Rayburn's boat has a speed of 14 mph in still water.The total time required for Rayburn to make a round trip from his home on the river to his favorite fishing hole is 7 hrs. If the speed of the current is 2 mph, what is the distance from Rayburn's home to the fishing hole?
[(14 - 2) / d] + [(14 + 2) / d] = 7
Hmmm. time = distance/speed ...
To find the distance from Rayburn's home to the fishing hole, we can start by determining the time it takes him to travel in each direction.
Let's assume that the distance from Rayburn's home to the fishing hole is "d" miles.
When Rayburn is going with the current, his effective speed will be the sum of his boat's speed and the speed of the current:
Speed with current = Boat speed + Current speed = 14 mph + 2 mph = 16 mph.
When Rayburn is going against the current, his effective speed will be the difference between his boat's speed and the speed of the current:
Speed against current = Boat speed - Current speed = 14 mph - 2 mph = 12 mph.
Let's suppose it takes Rayburn "t1" hours to reach the fishing hole while going with the current and "t2" hours to return home against the current.
Using the formula: distance = speed × time, we can create two equations:
Equation 1: d = 16t1 (when going with the current)
Equation 2: d = 12t2 (when going against the current)
We know that the total time required for the round trip is 7 hours, so:
t1 + t2 = 7 (Equation 3)
Now we have a system of equations: Equation 1, Equation 2, and Equation 3.
To solve this system, we'll use a method called substitution.

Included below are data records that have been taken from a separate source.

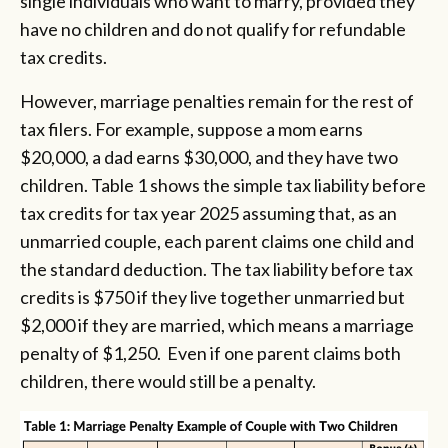
single individuals who want to marry, provided they
have no children and do not qualify for refundable
tax credits.
However, marriage penalties remain for the rest of
tax filers. For example, suppose a mom earns
$20,000, a dad earns $30,000, and they have two
children. Table 1 shows the simple tax liability before
tax credits for tax year 2025 assuming that, as an
unmarried couple, each parent claims one child and
the standard deduction. The tax liability before tax
credits is $750 if they live together unmarried but
$2,000 if they are married, which means a marriage
penalty of $1,250. Even if one parent claims both
children, there would still be a penalty.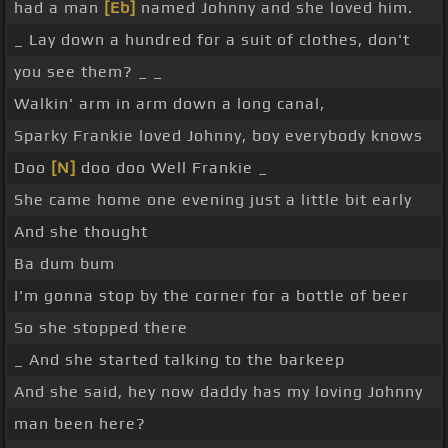
had a man
[Eb]
named Johnny and she loved him.
_ Lay down a hundred for a suit of clothes, don't
you see them? _ _
Walkin' arm in arm down a long canal,
Sparky Frankie loved Johnny, boy everybody knows
Doo
[N]
doo doo Well Frankie _
She came home one evening just a little bit early
And she thought
Ba dum bum
I'm gonna stop by the corner for a bottle of beer
So she stopped there
_ And she started talking to the barkeep
And she said, hey now daddy has my loving Johnny
man been here?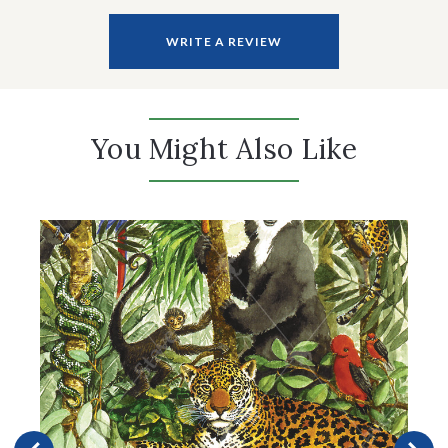
WRITE A REVIEW
You Might Also Like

From Equation 1, we can rearrange it to find t1 in terms of d:
t1 = d/16
Substituting t1 in Equation 3, we have:
d/16 + t2 = 7
Rearranging this equation to get t2 in terms of d:
t2 = 7 - d/16
Now, substituting t2 in Equation 2:
d = 12(7 - d/16)
d = 84 - 3d/4
d + 3d/4 = 84
(4d + 3d)/4 = 84
7d/4 = 84
7d = 336
d = 336/7
d = 48 miles
Therefore, the distance from Rayburn's home to the fishing hole is 48 miles.